A parade of Arizonans hoping to expand the use of medical marijuana told state health officials Friday how much better their lives are since they have been using the drug, legally or otherwise.
“Within minutes, I could function as a mom to my daughter, able to make her meals, function to take care of her and, most important, tolerate the sound of her voice,” said Stacey Theis, a migraine sufferer since age 9. She explained that while her child’s voice was normally “music to my ears, with a migraine it’s the most annoying thing to have to listen to.”
Daryl Williams, who said he has been diagnosed with post-traumatic stress disorder, said marijuana helps because it allows people “to slow our brains down enough to forget about what happened and properly move forward within our lives.”
And Cory Tyszela said her husband’s use of the drug has enabled him to recover from his experiences as a combat veteran. She said the alternatives that were prescribed left him “a zombie.”
But Health Director Will Humble said while the stories are compelling, they are not enough by themselves to allow him to heed their pleas to expand the number of conditions that a doctor can cite in deciding to recommend marijuana.
He wants scientific evidence of not only the efficacy of marijuana — evidence that Humble conceded is currently in short supply. Humble also wants to be sure that in allowing a doctor to recommend marijuana, he does not cause greater harm because the patient will not get other necessary treatment.
The hearings are an outgrowth of the 2010 voter-approved law which allows doctors to recommend marijuana for patients suffering from a list of medical conditions. That list includes glaucoma and AIDS as well as any chronic or debilitating condition that leads to severe and chronic pain.
With that recommendation, patients can get a card from the state allowing them to obtain up to 2 1/2 ounces of marijuana every two weeks.
That 2010 law, though, requires state health officials to consider petitions to expand the list. This first-ever effort includes not just migraines and PTSD but also depression and generalized anxiety disorder.
Leland Fairbanks, a doctor who has been active in anti-smoking efforts, urged Humble not to make such a move absent approval of the Food and Drug Administration to add marijuana to the list of drugs considered safe and effective. In fact, Fairbanks said he does not believe marijuana should ever have been allowed for many of the conditions already permitted.

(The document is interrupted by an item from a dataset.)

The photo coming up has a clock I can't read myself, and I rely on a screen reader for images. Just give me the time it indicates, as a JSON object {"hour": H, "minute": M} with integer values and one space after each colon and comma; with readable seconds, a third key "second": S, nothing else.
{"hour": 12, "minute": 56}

But Charise Voss said that ignores her own personal experience with migraines and how using the drug got her off of far more dangerous prescription medications. And, turning to address Fairbanks, Voss said, “I hope you do more research and find out there’s medical uses for this.”

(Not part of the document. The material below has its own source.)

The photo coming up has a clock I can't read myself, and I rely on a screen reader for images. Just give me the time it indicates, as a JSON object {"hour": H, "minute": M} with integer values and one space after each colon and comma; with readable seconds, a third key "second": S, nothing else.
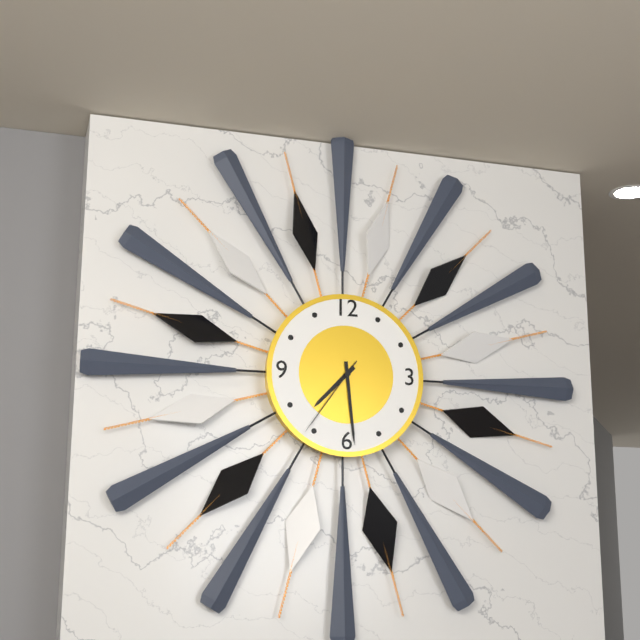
{"hour": 7, "minute": 29, "second": 36}
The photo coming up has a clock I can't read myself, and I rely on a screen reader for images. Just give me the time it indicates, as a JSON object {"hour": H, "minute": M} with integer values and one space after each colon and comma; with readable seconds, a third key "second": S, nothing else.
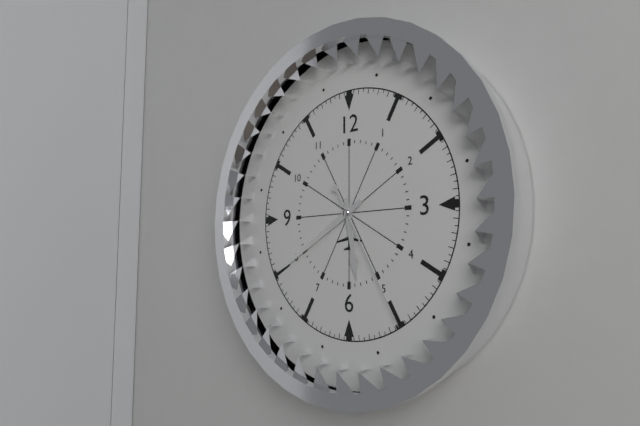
{"hour": 5, "minute": 40, "second": 25}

Anyway, Voss said, marijuana is the best of all possible medical alternatives.
“It’s a safe thing to do,” she said. “It’s not going to kill me.”
With formal published research still in short supply, Humble acknowledged that last factor may have to fit into the decision he expects to make by the middle of July.

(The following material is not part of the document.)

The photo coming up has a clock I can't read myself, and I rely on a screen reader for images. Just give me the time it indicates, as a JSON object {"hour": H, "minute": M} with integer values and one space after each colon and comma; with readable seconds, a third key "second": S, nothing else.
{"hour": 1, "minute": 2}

“The challenge with marijuana is it’s difficult to get the studies done because it’s a Schedule 1 drug according to the FDA,” Humble said, meaning the government has determined there is no legitimate medical use for it. That becomes a Catch 22, throwing roadblocks in the way of the kind of clinical trials that produce hard evidence of whether a drug is safe and effective.
Humble said research may be on the way with more than a dozen states already permitting medical marijuana. He said these can be the “laboratories” where doctors who run dispensaries can design and do studies on patients who are already being allowed to use the drug.
He conceded, though, it could be years until that kind of research is done, giving him the information he needs to grant one or more of the requests to expand the use of marijuana.
Still, Humble said his medical staff is reviewing not only reports submitted by proponents of expanding the medical marijuana program but is actually doing outreach: The state has a contract with the University of Arizona College of Public Health to scour publications for any available research.
But Humble told Capitol Media Services after the hearing that still leaves the possibility of allowing doctors to recommend the drug even if much of the evidence is anecdotal — and if, as Voss said, it won’t do any harm.
The most likely prospect deals with migraines.
He said everything he has seen suggests that those who end up using marijuana have tried a full array of over-the-counter and prescription medications, ending up with marijuana because nothing else worked. More to the point, Humble said the condition being treated is, in fact, the symptom.
By contrast, he worried that approving marijuana for PTSD might result in some people treating only the symptoms and not getting the necessary medical or psychological help to deal with the underlying problems.
That concern was echoed by Kent Eller, a doctor who is chief medical officer for the Southwest Medical Network which provides treatment for people with behavioral health problems.
Eller said he has seen evidence that marijuana makes sense for patients with cancer and the chronic wasting of AIDS. But he said the drug makes no sense in treating depression, saying all it does is provide “instant symptom control.”
“Depression can be a fatal illness,” he said. Eller also said that what is often considered depression turns out to be a more serious mental condition that needs a different kind of treatment.